The ship is chartered by the Italian oil and natural gas company Eni.

==Technical description==
The Histria Azure is equipped with a double hull, one two-stroke acting diesel engine MAN B&W 6S50MC-C with a capacity of 9480 kW directly acting on the propeller shaft and a four-bladed fixed propeller built by Wärtsilä Propulsion Netherlands. It also has another three auxiliary MAN B&W 6L23/30H diesel engines with a capacity of 960 kW each. The ship has 14 hydraulically driven centrifugal deepwell Framo cargo pumps, 10 pumps with a capacity of 500 m^{3}/hour, two pumps with a capacity of 200 m^{3}/hour, one pump with a capacity of 100 m^{3}/hour and one portable pump with a capacity of 150 m^{3}/hour.

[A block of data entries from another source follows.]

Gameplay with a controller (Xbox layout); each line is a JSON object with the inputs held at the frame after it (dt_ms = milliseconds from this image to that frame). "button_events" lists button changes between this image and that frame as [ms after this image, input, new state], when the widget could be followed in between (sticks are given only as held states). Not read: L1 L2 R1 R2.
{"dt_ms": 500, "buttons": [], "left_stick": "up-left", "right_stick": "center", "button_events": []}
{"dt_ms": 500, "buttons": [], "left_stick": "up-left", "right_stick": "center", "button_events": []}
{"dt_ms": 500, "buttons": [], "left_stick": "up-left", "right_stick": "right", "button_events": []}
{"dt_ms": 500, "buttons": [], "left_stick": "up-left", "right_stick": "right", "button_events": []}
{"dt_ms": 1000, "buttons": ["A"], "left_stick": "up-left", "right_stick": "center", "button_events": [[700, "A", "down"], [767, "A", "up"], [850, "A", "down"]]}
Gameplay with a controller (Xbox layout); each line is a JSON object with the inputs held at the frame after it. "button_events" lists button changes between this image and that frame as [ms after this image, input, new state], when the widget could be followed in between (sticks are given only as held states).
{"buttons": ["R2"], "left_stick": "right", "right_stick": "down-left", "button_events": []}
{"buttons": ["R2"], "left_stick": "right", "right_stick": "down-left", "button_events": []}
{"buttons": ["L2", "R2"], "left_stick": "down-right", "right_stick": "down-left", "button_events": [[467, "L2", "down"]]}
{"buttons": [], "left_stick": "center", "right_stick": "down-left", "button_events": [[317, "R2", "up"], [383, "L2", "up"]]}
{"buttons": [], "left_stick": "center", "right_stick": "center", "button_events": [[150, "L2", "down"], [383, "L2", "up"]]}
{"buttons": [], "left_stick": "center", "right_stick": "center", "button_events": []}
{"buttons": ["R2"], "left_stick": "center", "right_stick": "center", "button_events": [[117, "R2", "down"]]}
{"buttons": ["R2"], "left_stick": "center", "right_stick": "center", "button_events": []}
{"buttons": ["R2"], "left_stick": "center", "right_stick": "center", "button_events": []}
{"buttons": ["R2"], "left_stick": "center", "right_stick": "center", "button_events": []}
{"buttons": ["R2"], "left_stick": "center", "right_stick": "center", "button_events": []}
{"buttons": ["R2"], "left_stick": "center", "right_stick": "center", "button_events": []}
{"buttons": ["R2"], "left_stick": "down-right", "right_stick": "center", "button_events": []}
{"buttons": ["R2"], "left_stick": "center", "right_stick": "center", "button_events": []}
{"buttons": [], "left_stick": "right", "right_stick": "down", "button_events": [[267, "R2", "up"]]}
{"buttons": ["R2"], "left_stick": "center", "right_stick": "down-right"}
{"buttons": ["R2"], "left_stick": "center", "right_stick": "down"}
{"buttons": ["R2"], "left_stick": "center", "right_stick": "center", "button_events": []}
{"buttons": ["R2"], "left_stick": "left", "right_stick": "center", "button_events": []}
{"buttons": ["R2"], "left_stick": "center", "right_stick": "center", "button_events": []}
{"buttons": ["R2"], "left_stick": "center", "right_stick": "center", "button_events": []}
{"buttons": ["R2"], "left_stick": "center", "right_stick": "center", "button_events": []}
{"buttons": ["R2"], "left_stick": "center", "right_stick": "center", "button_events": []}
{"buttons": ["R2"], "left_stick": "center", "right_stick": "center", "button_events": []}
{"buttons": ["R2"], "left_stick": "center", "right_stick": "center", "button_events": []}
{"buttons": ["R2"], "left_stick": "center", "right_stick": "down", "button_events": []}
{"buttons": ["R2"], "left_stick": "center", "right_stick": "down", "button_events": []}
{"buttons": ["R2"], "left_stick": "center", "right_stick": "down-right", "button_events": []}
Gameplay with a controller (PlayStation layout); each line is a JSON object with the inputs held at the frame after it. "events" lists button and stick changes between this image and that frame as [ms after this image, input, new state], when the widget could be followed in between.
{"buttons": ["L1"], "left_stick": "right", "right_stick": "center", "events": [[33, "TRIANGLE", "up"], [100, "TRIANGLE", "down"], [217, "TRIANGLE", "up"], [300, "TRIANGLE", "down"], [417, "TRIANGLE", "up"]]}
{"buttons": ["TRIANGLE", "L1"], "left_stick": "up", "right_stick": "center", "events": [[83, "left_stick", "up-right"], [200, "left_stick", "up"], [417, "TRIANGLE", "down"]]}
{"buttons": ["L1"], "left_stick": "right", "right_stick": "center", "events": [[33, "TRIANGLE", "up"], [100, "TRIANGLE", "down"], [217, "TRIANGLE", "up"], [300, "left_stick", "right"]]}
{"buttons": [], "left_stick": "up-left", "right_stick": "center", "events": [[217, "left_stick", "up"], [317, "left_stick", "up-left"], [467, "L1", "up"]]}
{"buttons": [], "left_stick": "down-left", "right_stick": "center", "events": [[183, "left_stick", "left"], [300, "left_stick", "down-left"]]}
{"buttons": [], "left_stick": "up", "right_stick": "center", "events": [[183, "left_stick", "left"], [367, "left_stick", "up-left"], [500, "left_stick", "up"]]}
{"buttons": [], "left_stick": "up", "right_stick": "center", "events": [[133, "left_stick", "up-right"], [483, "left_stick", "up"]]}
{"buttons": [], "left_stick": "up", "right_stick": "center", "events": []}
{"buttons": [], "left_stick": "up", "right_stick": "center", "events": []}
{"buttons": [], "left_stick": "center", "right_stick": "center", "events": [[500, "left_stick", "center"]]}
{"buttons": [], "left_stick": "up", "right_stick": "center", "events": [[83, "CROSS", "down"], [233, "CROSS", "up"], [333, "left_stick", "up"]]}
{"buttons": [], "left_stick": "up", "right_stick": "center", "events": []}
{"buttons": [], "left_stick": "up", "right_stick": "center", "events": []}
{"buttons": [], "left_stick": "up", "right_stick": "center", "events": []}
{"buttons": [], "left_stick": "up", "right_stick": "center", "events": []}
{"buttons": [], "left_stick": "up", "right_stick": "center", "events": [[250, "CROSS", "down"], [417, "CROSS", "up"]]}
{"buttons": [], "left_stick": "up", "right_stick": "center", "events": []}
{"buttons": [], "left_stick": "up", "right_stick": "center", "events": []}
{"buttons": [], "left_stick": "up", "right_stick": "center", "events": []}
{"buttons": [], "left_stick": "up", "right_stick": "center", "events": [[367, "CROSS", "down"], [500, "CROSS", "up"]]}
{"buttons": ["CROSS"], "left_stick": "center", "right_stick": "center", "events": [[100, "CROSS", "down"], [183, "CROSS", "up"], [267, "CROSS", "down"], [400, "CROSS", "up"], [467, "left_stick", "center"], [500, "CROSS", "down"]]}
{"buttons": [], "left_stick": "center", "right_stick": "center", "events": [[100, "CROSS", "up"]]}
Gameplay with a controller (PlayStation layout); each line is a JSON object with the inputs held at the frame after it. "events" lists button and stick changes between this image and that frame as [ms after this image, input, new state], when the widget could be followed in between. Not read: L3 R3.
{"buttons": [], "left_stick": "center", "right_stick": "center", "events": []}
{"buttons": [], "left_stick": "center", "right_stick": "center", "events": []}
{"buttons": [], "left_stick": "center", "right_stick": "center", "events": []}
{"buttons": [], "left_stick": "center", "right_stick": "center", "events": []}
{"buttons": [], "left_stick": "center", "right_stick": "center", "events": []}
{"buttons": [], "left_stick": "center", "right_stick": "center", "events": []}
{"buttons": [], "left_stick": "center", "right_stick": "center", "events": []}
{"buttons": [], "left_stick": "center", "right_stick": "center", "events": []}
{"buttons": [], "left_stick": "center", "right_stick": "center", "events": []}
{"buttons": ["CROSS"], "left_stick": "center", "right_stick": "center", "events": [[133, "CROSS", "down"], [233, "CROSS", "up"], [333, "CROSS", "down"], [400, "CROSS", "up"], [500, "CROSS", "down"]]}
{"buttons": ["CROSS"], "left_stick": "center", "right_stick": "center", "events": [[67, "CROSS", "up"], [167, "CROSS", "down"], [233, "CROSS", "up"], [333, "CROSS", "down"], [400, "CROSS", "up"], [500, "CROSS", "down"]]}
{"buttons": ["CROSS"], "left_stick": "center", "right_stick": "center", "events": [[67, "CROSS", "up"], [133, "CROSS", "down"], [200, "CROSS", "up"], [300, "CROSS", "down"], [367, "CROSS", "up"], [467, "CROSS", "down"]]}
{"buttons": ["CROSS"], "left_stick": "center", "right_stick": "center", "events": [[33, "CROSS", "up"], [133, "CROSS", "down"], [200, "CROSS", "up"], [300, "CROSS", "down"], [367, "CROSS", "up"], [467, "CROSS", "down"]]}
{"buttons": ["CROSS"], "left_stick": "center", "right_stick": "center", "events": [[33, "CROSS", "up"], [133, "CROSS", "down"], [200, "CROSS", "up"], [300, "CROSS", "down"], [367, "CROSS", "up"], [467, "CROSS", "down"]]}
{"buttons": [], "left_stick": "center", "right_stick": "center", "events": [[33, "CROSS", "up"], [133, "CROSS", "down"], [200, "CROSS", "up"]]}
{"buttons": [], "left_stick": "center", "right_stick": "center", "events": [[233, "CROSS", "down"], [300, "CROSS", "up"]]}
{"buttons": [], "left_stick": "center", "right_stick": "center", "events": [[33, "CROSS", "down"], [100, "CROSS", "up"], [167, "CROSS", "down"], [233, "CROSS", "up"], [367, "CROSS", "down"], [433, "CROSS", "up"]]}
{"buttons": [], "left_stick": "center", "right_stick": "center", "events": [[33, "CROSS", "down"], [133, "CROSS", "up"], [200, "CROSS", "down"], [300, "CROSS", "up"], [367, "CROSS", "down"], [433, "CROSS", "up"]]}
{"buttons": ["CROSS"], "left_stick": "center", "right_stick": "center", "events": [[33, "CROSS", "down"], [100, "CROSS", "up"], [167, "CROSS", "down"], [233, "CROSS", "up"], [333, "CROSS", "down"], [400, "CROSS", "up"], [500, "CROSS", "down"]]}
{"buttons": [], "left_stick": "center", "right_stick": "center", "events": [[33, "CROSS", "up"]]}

The ship is equipped with five manifolds, a discharge capacity of 3,000 m^{3}/hour, a cargo handling capacity of 3,750 m^{3}/hour, one Liebherr hose-handling crane with a reach of 22 m, an Alfa Lawal JWSP-26-C100 freshwater conversion plant with a capacity of 30 m^{3}/day and a Jowa Bio STP3 sewage-treatment plant capable of sustaining 34 people. The ship has ten cargo tanks, two tanks with a capacity of 3,550 m^{3}, four tanks with a capacity of 4,900 m^{3}, four tanks with a capacity of 5,100 m^{3} and two slop tanks with a capacity of 1,000 m^{3}.